Although Rain Man is a fictional movie and Raymond Babbitt is a fictional character, the condition he represents is a real one that was largely unrecognized prior to the film’s release. After the movie was released, autism became a highly recognized condition and hundreds of people gained better quality medical care, greater understanding and more research into their condition than had been provided before. Raymond’s condition of an autistic savant, though, is relatively rare, with only a very low double digit number of recognized cases since the condition was first recognized within the medical community little more than a hundred years ago. While the film has done much to raise the public awareness of the condition, it has also had the unintended consequence of associating all autistic patients with the rare abilities demonstrated by Raymond, thus requiring additional public awareness campaigns to set the record straight.

Works Cited

  1. Bryson, S. E. & Smith, I. M. “Epidemiology of Autism: Prevalence, Associated Characteristics, and Service Delivery.” Mental Retardation and Developmental Disabilities Research Reviews. Vol. 4, pp. 97–103. (1998).

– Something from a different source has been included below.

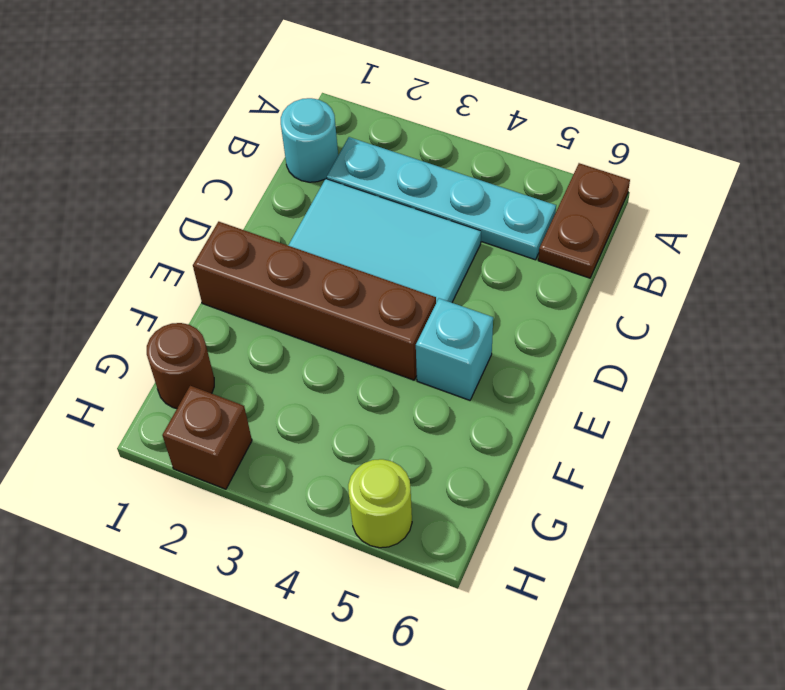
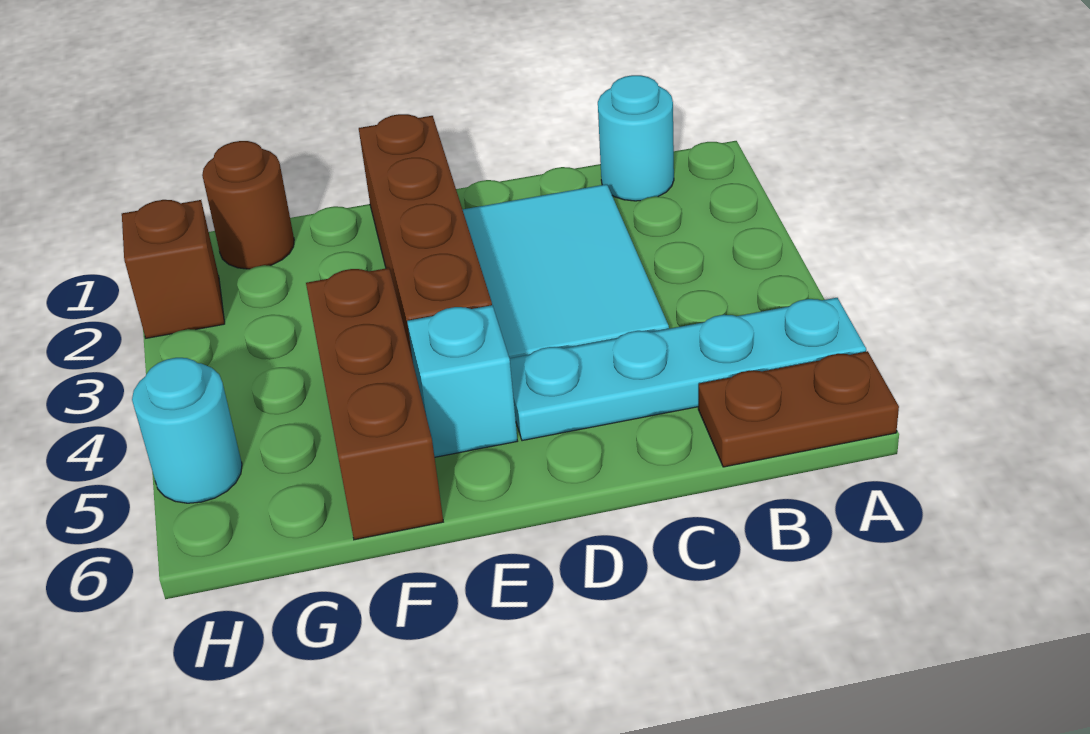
cyan 1x4 plate [327,137,556,260] -> cyan 1x4 plate turned to [510,298,866,441]
none -> brown 1x3 brick [306,268,443,540]
lime 1x1 round brick [348,459,412,548] -> cyan 1x1 round brick [132,358,242,503]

  2. “How Common are Autism Spectrum Disorders?” Centers for Disease Control and Prevention. (2006).
  3. Rain Man. Dir. Barry Levinson. Perf. Dustin Hoffman, Tom Cruise & Valerie Golino. United Artists, 1988.
  4. Titanic. Dir. James Cameron. Perf. Leonardo DiCaprio, Kate Winslet, Billy Zane & Kathy Bates. Lightstorm Entertainment, 1997.
  5. Treffert, DA. “The Savant Syndrome: An Extraordinary Condition. A Synopsis: Past, Present and Future.” Philosophical Transactions of the Royal Biological Sciences Society. Vol. 364, N. 1522: 1351-1357.
  6. Volkmar FR & Klin A. “Pervasive Developmental Disorders.” Kaplan and Sadock’s Comprehensive Textbook of Psychiatry. BJ Sadock, VA Sadock, (Eds.). Philadelphia: Lippincott Williams and Williams, Vol. 2, pp. 2659–2678. (2000).